### SOURCE DATA
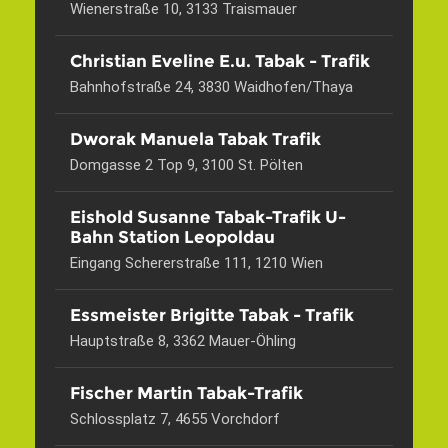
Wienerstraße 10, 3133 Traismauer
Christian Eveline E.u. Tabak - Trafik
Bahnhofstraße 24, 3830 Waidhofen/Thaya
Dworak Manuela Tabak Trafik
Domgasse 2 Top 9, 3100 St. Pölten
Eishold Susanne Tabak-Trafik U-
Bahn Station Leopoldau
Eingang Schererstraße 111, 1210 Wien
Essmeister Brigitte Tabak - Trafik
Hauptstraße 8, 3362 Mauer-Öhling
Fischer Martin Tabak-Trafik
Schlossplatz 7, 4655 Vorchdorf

---

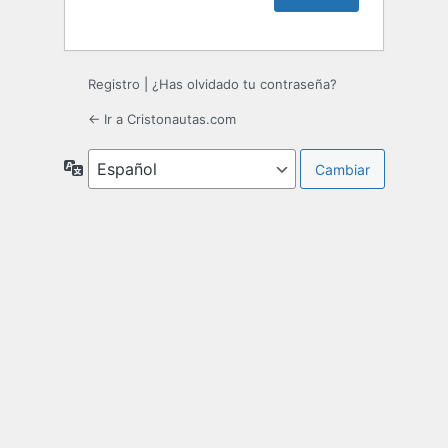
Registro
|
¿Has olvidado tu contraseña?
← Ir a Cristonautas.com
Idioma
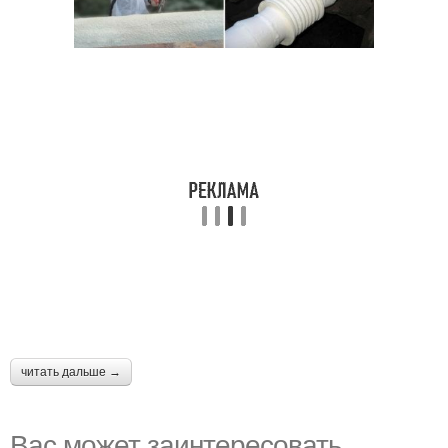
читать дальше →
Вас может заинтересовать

--

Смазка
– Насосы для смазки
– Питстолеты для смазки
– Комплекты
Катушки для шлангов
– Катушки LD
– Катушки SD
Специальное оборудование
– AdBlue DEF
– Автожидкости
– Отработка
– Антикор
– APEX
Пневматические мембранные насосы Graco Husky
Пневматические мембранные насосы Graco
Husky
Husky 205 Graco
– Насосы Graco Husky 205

### WORK INSTRUCTION
Pick out each line above that contains the word "Tabak" and copy those lines.

### WRITTEN RESPONSE
Christian Eveline E.u. Tabak - Trafik
Dworak Manuela Tabak Trafik
Eishold Susanne Tabak-Trafik U-
Essmeister Brigitte Tabak - Trafik
Fischer Martin Tabak-Trafik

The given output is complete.